Data for this exercise.
☆ ☆ ☆ ☆ ☆

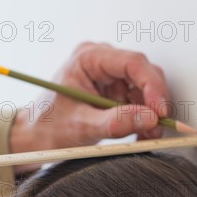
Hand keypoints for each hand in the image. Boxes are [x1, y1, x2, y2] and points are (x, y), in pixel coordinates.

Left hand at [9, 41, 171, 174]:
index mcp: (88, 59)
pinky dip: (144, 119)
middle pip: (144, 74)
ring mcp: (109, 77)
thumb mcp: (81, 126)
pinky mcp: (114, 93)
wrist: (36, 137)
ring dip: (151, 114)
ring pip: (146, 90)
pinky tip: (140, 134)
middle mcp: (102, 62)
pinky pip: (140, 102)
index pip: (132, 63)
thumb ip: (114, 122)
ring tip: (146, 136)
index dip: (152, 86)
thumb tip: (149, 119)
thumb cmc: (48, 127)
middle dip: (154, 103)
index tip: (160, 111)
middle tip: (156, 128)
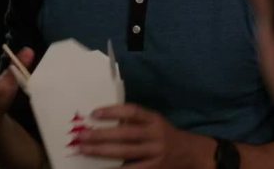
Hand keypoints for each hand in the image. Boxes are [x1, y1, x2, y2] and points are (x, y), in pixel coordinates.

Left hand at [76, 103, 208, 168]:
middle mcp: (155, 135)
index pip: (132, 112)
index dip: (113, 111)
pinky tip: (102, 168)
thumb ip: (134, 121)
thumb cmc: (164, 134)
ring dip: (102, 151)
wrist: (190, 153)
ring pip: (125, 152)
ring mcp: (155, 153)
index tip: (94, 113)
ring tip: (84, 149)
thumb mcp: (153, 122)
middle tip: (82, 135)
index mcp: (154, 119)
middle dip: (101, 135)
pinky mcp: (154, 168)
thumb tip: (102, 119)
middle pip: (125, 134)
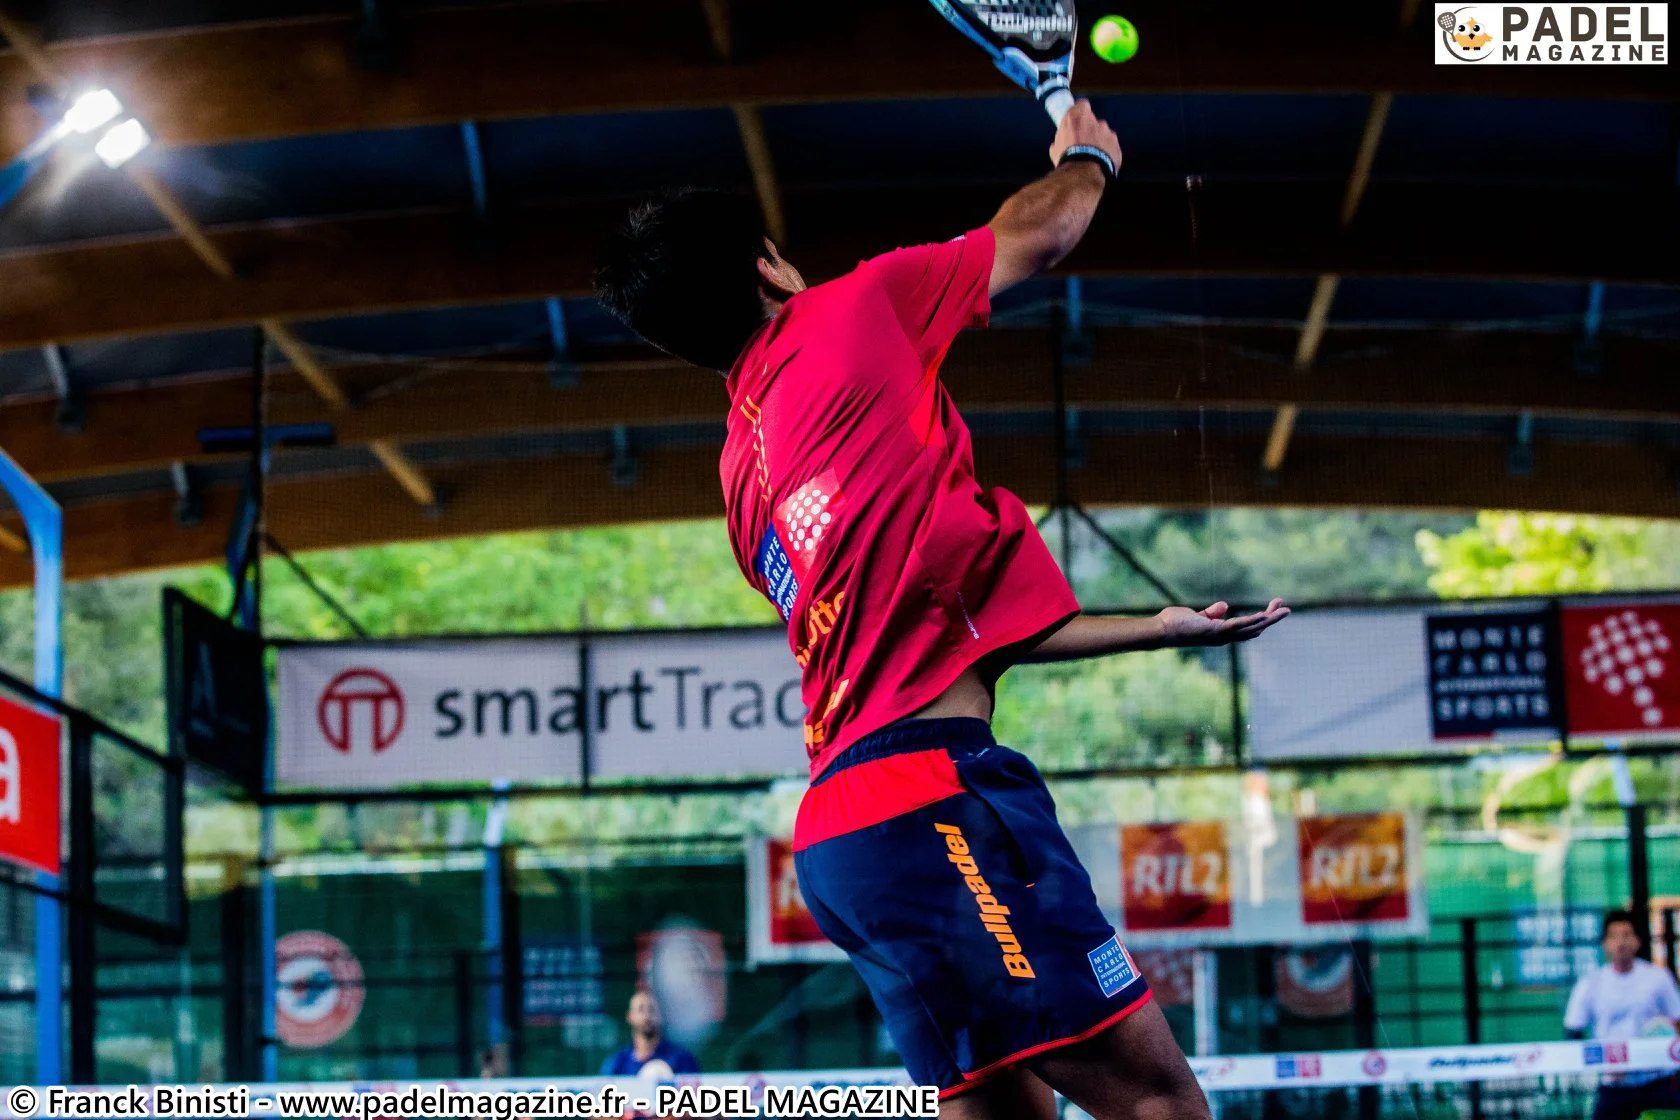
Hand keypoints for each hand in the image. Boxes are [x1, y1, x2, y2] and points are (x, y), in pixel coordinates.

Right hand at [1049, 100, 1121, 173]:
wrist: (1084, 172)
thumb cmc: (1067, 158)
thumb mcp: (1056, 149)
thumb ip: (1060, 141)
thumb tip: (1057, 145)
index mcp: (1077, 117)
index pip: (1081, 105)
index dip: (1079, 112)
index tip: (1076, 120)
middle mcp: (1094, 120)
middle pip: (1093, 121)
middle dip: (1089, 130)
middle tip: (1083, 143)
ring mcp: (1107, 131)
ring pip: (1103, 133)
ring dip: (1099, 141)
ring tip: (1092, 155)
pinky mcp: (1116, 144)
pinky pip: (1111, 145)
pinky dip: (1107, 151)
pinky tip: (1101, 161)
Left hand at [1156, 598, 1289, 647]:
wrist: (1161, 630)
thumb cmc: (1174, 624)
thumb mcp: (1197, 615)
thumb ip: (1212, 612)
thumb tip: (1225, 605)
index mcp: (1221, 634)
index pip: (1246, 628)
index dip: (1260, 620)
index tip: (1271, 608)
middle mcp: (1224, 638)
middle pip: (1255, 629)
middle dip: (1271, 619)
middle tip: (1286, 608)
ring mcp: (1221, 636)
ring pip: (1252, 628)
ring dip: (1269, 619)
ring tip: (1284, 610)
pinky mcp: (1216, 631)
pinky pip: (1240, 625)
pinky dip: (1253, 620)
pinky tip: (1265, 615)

☆ ☆ ☆ ☆ ☆

Using the data above, retype exactly the lines from the line with "ring dip: (151, 114)" to the line with "thumb mcp: (153, 122)", inclusive. No pictures and nothing else.

ring dip: (151, 114)
ring pip: (146, 90)
pinky tip: (140, 134)
middle mcp: (102, 62)
pinky pip: (140, 102)
index pip: (132, 63)
thumb ip: (114, 122)
ring tip: (146, 136)
index dip: (152, 86)
thumb tip: (149, 119)
thumb cmc: (48, 127)
middle dip: (154, 103)
index tip: (160, 111)
middle tip: (156, 128)
Hand keypoints for each hand in the image. Boxes are [x1, y1, x2, y2] and points are (x, y), in pixel coordinates.

Left hand at [76, 103, 208, 168]:
middle mcp: (155, 135)
index pip: (132, 112)
index dip: (113, 111)
pinky tip: (102, 168)
thumb ip: (134, 121)
thumb cmc: (164, 134)
ring dip: (102, 151)
wrist: (190, 153)
ring pip: (125, 152)
ring mcp: (155, 153)
index tip: (94, 113)
ring tip: (84, 149)
thumb mcp: (153, 122)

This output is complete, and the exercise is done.